A juice or other cleanse
Longer term fasting
Parasite treatment
Cleansing or “detox” diets
Avoidance of your allergens
Allergy shots or other allergen therapies
Insulin therapies
Shark cartilage
Corrosive agents
Cellular medicine
Essential oils
Bleach baths
Miracle mineral solution (chlorine)
Colonics or enemas (any kind)
Chiropractic work
Homeopathic remedies
Blood type diets and other cures
Venom therapies
Ingesting binders like charcoal or clays
Note that just the tolerance of some of these therapies also strongly tip the scales against the likelihood that the patient could have been suffering from a concurrent mast cell disorder at the time.
So, for those patients who were not able to rule out other causes for their symptoms, how might they and their practitioners know if a mast cell disorder was in fact causing their symptoms after their resolution?

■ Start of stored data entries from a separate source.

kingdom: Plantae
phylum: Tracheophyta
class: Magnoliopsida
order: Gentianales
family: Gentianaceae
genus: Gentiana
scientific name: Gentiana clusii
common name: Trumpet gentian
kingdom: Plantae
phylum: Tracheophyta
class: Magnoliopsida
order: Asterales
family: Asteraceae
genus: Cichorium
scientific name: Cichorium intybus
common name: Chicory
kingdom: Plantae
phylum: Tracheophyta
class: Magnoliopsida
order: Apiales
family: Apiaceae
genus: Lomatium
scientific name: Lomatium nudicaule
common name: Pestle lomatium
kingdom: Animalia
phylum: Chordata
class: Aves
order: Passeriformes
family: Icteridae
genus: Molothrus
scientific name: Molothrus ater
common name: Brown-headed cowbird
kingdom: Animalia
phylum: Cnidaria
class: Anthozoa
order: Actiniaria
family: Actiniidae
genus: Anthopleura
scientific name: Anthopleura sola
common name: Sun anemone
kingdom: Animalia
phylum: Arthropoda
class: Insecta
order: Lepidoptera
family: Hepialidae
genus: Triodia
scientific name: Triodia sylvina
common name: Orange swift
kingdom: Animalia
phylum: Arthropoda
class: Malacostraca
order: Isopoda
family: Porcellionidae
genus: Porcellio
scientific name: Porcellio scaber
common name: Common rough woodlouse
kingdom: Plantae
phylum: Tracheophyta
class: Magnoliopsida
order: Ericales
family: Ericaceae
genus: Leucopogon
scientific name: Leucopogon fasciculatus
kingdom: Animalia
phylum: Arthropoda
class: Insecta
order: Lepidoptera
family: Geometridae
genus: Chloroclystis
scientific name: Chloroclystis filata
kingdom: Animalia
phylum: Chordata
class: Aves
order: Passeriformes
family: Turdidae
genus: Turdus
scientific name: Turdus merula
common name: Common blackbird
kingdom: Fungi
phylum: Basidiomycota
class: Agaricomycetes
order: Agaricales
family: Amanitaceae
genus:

Usually, the correct answer is the most simple: If mast cell treatment (and almost universally, the avoidance of the patient's current triggers), is what resolved/controls the patient's symptoms, a mast cell disorder is almost certainly responsible for these symptoms (and this should stay on the chart for future needs). If treating some unrelated condition accomplishes this, that other condition is almost certainly responsible for the patient's symptoms (and that's what should stay on their chart in case of a recurrence or a need for continued treatment.)
Many mast cell patients are able to decrease one or more elements of their treatment plans after long term use as their condition becomes more stable, but most still require long term medical management. Improvements in the patient's baseline should of course be celebrated, but they should not be a surprise when they occur. That's something treatment should do; if treatment does not even begin to resolve symptoms, if a mast cell patient's condition doesn't improve at all with appropriate treatment, there's probably at least some other condition at play.